Although Jason remained somewhat skeptical for a few more sessions, this brief conversation was enough to get the ball rolling so that we could begin our exposure work together and watch this corrective learning slowly but surely begin to unfold. 

Staying the Course

One of the most effective strategies for maximizing new learning is to have clients acknowledge the possibility of their feared outcomes. This “leaning in” process makes it harder for mental rituals to hijack exposures and gives clients practice sitting with and tolerating anxiety-provoking thoughts.

During one of our sessions, Anne sat in her mom’s chair while saying out loud, “because I’m sitting in my mom’s chair, I could turn into my mom,” again and again, for roughly 30 minutes.

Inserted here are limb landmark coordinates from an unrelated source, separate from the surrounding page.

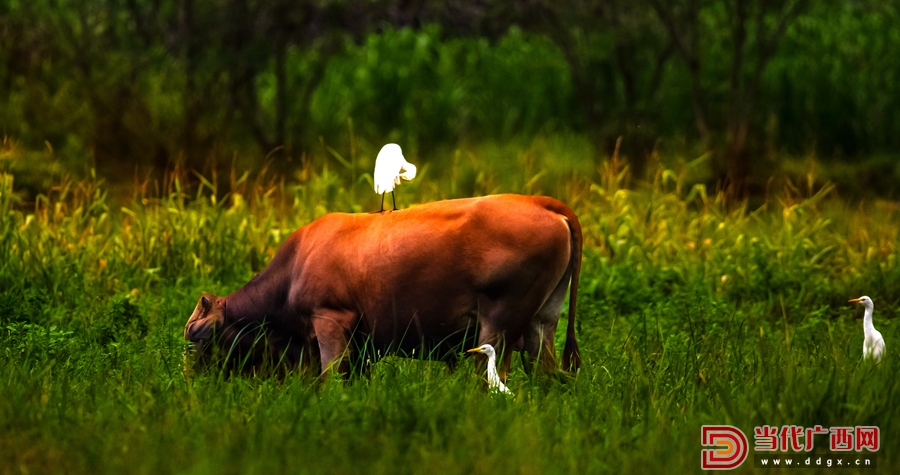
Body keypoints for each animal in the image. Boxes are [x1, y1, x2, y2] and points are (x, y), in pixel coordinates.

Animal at [183, 193, 584, 380]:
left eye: (196, 337)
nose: (191, 383)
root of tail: (541, 201)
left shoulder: (331, 323)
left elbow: (331, 379)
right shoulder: (361, 346)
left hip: (499, 324)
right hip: (541, 323)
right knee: (552, 376)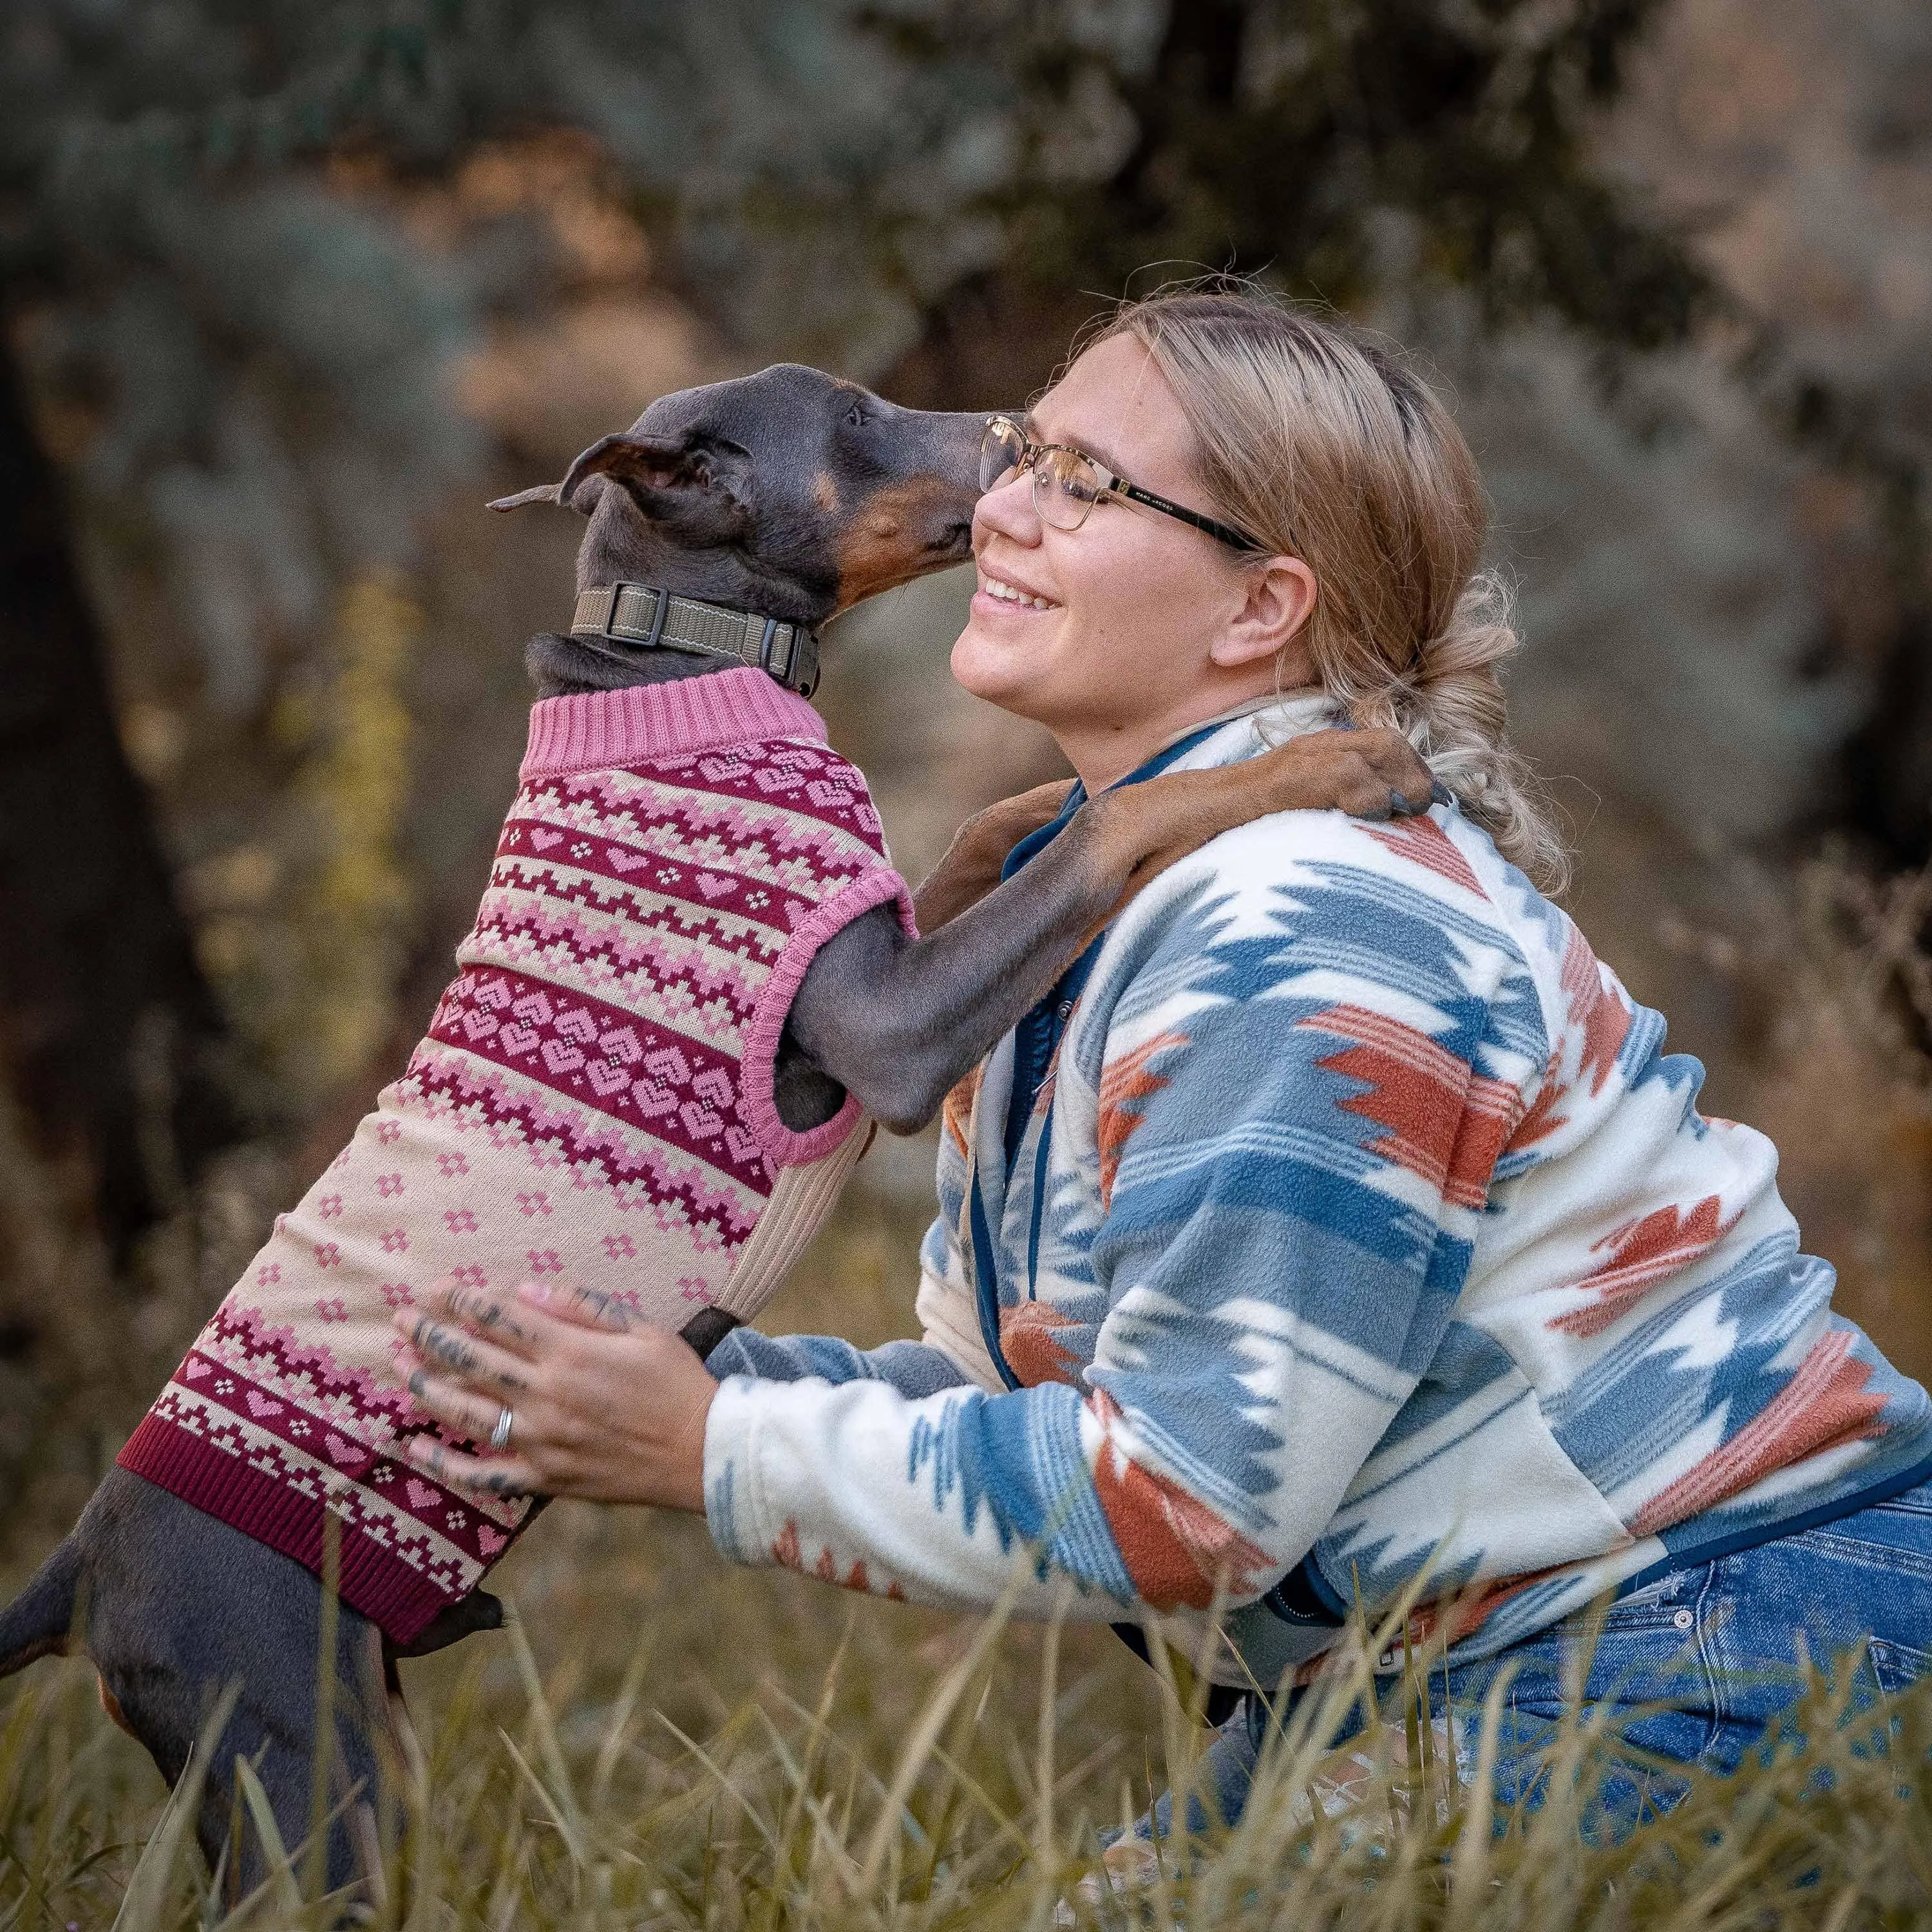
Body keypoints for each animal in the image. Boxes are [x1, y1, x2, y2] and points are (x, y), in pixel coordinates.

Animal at [0, 363, 1422, 1901]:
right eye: (856, 418)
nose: (1012, 431)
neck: (684, 655)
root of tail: (81, 1569)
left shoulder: (894, 936)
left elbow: (1010, 824)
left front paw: (1092, 778)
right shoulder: (892, 1030)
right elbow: (1121, 826)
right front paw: (1346, 756)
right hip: (302, 1765)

Boring as this may seem, the prolonged repetition was incredibly useful for Anne as it made it harder for mental rituals to sneak in, and helped Anne accept that her feared outcome could—not necessarily would—happen.

Another useful strategy for increasing distress tolerance is to simply remind clients that our goal isn’t to eliminate their discomfort, since fear is necessary for growing courage. Viewed in this light, clients are often able to see the value in their distress, which can, in turn, enable them to begin developing a new relationship with it.

It’s worth mentioning here that it’s not uncommon for clients to leave my office feeling intensely anxious after our sessions. Indeed, Anne often said goodbye to me while in tears and shaking. Obviously, this was not easy for me, as I cared deeply for Anne and only wanted to help her. Reminding myself of why we were doing this work was critical and helped me hold space for her distress.

In fact, over the years, I’ve come to think of my confidence in exposure as the wind in my client’s sails. If I’m shaky in my convictions about whether my clients can tolerate distress, they likely aren’t going to get anywhere. However, if I can exude nothing but confidence in their ability to handle even the hardest exposures, it’s almost as if there’s nothing they can’t do.

Living with Anxiety

Thankfully, although her distress was not easy for Anne to sit with, after years of trying to avoid and minimize her anxiety, she was willing to give this new, counterintuitive approach of living with her anxiety a try.

Given that Anne’s OCD often morphed and changed throughout her treatment (as is typical for OCD), we spent a number of weeks targeting each of her many obsessions by doing exposures designed to trigger these obsessions and thus make her feel anxious. These obsessions included not only fears of emotional contamination, but also fears of harming herself and others, as well as “just right” concerns. Although what we targeted varied from week to week, our welcoming approach to distress remained consistent.

Whether sitting in her mom’s chair, chopping vegetables with knives, or doing things the “wrong” way at work, Anne’s job was to intentionally bring on her anxiety as often as possible without doing anything to make it go away. And when her anxiety would begin to decline on its own during an exposure, she’d up the ante by making the exposure harder in some way, when possible. In fact, I instructed Anne to see each moment of anxiety as a critical choice point. She could either give in to her urges to ritualize or avoid and fuel her OCD, or she could lean into her discomfort with exposure statements aimed to increase (or at least maintain) her anxiety and strengthen her muscles for tolerating distress.

A New Kind of Freedom

As you might guess, Anne’s treatment was anything but easy, and included many great gains followed by steep and disappointing backslides. On some days, coming to session and doing exposures was the last thing that Anne wanted to do. And at times, accepting that her feared outcomes could happen seemed too overwhelming to bear.

Thankfully, Anne’s determination to overcome her OCD was strong enough to carry her through just about all of those toughest of days. With time, she learned that she could tolerate whatever OCD threw her way, and eventually anxiety played less of a role in her life, becoming like the background noise of a fan blowing in the distance. She’s very much aware that her OCD will never be gone for good, and she also knows that she now has the tools to effectively respond to it, regardless of when or how it shows up in her life.